ЛУИДЖИ: Будете ли вы всегда пользоваться только той формой боевого построения, которую вы нам описали?
ФАБРИЦИО: Конечно, нет! Боевой порядок меняется. смотря по условиям местности, по количеству и качеству неприятельских войск. Я покажу это потом на примерах. Я привел вам свое построение не потому, что оно сильнее всех других, хотя оно действительно сильнейшее, а для того, чтобы дать вам правила и указания, с помощью которых вы можете познать и другие формы боевого порядка. У каждой науки есть общие положения, на которых она большей частью и основывается. Об одном только вы должны помнить всегда: никогда не стройте войска так, чтобы сражающиеся впереди не могли получить помощи от находящихся сзади; тот, кто сделает эту ошибку, обрекает большую часть своего войска на бездействие и никогда не победит, если встретит сильного врага.

● ● ● ● ●

Условия задания.
Повторите целиком и слово в слово диалог о боевом порядке войск.

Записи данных
● ● ● ● ●

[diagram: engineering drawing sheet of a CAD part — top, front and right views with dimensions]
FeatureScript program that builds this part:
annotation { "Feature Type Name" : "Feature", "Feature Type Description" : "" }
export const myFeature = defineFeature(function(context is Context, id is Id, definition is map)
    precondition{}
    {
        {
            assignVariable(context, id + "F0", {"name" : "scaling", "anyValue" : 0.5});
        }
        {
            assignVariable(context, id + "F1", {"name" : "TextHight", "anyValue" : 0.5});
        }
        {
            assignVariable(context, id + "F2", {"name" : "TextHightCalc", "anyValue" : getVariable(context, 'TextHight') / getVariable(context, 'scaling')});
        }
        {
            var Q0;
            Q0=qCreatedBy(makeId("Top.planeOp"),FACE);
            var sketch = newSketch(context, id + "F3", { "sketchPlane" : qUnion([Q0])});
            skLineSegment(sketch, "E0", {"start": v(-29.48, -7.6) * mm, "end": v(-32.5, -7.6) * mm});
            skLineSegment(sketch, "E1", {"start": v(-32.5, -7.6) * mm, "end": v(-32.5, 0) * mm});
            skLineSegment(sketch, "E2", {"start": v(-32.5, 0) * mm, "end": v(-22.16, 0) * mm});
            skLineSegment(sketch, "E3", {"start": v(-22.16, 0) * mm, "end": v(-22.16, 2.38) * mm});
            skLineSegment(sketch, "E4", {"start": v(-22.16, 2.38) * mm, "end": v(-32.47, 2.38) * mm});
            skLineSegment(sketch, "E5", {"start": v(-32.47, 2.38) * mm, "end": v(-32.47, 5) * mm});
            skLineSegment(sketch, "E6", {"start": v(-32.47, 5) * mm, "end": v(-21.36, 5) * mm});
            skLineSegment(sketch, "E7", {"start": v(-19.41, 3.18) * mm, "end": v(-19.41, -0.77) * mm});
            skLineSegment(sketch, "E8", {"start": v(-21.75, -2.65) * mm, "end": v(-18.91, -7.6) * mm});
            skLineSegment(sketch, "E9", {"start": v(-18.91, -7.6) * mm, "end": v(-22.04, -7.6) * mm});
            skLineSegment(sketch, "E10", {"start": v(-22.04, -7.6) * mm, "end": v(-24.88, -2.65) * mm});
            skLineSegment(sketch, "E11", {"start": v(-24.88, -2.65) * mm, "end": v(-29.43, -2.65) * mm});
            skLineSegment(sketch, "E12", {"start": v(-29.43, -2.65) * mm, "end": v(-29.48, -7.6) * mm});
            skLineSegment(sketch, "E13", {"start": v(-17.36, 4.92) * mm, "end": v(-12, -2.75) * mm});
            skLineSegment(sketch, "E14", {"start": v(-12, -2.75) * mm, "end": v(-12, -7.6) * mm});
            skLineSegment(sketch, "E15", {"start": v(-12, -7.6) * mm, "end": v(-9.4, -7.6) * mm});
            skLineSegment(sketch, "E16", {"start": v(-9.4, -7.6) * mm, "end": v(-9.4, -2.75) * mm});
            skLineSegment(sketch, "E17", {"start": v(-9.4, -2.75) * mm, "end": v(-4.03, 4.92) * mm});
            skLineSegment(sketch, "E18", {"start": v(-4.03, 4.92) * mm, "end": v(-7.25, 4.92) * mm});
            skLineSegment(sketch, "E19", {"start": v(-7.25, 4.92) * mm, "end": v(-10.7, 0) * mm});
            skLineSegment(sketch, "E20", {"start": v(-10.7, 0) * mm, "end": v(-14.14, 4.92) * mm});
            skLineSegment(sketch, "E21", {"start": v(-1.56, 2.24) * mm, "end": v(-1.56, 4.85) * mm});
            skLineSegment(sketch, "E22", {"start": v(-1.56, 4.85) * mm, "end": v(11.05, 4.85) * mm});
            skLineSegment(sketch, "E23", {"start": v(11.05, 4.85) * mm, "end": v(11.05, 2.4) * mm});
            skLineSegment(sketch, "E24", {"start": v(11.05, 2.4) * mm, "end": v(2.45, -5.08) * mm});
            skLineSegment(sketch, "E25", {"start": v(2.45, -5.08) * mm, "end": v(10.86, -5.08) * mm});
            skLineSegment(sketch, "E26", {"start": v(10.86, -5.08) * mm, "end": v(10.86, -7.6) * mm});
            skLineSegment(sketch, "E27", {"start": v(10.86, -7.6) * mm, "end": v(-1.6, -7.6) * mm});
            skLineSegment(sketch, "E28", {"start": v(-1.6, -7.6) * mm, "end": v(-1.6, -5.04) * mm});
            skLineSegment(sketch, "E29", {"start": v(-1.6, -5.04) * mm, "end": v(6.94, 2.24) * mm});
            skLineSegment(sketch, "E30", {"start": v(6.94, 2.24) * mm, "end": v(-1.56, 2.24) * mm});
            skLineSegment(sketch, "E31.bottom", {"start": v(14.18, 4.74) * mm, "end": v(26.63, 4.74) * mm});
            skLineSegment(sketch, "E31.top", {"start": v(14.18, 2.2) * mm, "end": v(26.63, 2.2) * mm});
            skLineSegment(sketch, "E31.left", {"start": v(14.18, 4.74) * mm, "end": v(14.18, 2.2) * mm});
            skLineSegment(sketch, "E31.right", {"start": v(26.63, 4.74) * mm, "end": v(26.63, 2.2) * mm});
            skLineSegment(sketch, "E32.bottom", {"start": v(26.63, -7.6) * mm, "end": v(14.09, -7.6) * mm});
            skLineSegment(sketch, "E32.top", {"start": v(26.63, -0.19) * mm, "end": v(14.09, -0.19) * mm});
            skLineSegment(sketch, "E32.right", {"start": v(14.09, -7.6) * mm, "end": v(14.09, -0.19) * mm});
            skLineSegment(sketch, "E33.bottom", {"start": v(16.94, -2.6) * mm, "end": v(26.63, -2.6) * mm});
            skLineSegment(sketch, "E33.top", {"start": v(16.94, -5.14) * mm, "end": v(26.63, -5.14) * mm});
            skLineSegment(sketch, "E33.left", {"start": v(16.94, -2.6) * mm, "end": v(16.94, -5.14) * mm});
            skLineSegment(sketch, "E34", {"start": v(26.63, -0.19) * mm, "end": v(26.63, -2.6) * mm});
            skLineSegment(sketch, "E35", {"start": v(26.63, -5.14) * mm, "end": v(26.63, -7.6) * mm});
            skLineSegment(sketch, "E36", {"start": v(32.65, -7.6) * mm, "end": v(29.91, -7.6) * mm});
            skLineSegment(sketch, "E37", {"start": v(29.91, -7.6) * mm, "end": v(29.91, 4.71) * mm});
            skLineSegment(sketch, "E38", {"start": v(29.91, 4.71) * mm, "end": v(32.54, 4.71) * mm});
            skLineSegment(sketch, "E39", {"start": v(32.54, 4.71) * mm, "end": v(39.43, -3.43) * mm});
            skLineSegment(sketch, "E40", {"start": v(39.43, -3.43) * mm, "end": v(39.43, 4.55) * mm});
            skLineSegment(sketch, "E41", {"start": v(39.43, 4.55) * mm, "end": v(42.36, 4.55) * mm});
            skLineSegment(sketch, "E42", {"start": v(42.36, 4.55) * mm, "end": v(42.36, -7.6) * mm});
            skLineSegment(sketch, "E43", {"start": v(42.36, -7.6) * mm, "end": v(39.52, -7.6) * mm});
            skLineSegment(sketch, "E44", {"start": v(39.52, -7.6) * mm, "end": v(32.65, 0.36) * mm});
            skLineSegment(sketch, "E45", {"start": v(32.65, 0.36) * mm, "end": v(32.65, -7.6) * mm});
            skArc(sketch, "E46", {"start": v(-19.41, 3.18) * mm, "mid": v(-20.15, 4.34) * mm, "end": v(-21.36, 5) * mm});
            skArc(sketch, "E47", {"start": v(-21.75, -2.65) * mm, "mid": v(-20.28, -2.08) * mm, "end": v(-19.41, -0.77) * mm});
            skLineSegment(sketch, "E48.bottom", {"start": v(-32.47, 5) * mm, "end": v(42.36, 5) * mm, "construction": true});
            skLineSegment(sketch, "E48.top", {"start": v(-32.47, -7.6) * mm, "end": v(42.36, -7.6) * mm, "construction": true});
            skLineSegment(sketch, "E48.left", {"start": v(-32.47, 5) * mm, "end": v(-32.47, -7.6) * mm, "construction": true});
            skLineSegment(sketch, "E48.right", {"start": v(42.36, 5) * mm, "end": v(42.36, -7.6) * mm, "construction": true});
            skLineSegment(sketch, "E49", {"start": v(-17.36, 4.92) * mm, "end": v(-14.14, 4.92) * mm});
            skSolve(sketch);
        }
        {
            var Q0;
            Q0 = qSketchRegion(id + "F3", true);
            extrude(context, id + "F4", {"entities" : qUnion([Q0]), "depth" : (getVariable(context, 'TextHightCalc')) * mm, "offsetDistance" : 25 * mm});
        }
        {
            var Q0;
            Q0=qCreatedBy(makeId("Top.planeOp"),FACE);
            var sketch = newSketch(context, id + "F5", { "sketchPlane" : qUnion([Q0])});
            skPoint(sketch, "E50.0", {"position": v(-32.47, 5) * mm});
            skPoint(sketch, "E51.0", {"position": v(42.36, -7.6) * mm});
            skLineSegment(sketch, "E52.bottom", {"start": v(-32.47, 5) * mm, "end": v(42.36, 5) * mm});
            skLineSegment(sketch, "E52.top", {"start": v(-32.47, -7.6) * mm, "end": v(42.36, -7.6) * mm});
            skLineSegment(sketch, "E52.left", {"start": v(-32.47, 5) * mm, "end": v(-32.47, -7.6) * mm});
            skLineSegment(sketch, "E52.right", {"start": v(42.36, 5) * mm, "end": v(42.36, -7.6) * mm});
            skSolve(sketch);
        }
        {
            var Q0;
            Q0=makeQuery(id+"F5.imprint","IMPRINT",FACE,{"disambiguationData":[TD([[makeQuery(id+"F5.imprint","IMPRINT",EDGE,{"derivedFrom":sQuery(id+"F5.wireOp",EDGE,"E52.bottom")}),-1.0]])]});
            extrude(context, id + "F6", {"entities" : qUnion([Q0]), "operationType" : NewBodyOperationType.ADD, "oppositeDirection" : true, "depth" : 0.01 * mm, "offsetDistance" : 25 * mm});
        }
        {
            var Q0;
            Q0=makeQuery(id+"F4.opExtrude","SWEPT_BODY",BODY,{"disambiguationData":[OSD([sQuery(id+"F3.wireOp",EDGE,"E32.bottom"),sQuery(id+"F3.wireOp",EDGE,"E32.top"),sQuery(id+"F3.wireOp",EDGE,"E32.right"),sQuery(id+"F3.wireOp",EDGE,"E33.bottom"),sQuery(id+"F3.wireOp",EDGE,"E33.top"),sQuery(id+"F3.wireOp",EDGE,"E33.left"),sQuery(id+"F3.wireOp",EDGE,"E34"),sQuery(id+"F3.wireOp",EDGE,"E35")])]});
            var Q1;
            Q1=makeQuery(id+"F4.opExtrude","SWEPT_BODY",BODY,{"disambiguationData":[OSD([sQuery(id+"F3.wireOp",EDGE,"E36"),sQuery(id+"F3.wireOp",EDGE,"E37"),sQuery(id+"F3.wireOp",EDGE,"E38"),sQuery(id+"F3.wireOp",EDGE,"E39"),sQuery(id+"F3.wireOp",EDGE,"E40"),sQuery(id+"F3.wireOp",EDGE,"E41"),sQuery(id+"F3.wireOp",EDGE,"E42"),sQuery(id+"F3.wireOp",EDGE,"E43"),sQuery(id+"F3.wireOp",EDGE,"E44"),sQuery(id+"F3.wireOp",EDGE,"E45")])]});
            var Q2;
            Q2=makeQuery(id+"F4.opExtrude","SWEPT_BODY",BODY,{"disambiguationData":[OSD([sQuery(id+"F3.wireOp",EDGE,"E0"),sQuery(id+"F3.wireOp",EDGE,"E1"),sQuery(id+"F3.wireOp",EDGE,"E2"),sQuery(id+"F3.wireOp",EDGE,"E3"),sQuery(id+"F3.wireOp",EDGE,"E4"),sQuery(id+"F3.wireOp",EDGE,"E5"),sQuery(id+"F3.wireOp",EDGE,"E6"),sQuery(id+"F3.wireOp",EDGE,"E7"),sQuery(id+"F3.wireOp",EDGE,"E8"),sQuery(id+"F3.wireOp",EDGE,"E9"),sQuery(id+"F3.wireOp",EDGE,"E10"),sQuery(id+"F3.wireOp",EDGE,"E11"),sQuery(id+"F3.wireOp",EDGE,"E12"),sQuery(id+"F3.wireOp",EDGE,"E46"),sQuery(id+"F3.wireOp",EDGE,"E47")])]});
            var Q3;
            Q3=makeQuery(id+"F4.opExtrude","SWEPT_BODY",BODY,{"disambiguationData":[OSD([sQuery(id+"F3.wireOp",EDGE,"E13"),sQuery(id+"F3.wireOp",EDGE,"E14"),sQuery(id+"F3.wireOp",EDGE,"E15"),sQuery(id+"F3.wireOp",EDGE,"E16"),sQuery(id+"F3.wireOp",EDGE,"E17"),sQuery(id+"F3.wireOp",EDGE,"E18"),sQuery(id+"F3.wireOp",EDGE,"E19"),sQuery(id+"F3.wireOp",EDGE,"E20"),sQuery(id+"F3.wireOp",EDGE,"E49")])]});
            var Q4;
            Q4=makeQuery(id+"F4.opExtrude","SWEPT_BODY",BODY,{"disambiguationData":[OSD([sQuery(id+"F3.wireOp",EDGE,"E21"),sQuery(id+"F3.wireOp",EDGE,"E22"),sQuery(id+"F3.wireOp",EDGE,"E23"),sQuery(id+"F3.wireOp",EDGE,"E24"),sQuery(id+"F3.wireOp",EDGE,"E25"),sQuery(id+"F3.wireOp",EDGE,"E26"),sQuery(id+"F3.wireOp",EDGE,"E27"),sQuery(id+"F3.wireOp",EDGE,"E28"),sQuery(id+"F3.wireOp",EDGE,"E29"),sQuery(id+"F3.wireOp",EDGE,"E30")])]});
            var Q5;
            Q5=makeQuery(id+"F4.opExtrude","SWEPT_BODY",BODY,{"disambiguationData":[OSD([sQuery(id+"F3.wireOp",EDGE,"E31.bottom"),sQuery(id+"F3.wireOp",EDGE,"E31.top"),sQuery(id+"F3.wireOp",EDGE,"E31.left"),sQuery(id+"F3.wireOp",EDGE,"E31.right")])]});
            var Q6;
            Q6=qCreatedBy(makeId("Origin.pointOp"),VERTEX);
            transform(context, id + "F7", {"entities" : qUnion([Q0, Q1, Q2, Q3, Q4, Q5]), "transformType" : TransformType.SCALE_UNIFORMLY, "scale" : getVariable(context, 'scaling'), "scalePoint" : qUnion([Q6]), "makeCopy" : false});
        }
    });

● ● ● ● ●

Выполненное задание.
ЛУИДЖИ: Будете ли вы всегда пользоваться только той формой боевого построения, которую вы нам описали?
ФАБРИЦИО: Конечно, нет! Боевой порядок меняется. смотря по условиям местности, по количеству и качеству неприятельских войск. Я покажу это потом на примерах. Я привел вам свое построение не потому, что оно сильнее всех других, хотя оно действительно сильнейшее, а для того, чтобы дать вам правила и указания, с помощью которых вы можете познать и другие формы боевого порядка. У каждой науки есть общие положения, на которых она большей частью и основывается. Об одном только вы должны помнить всегда: никогда не стройте войска так, чтобы сражающиеся впереди не могли получить помощи от находящихся сзади; тот, кто сделает эту ошибку, обрекает большую часть своего войска на бездействие и никогда не победит, если встретит сильного врага.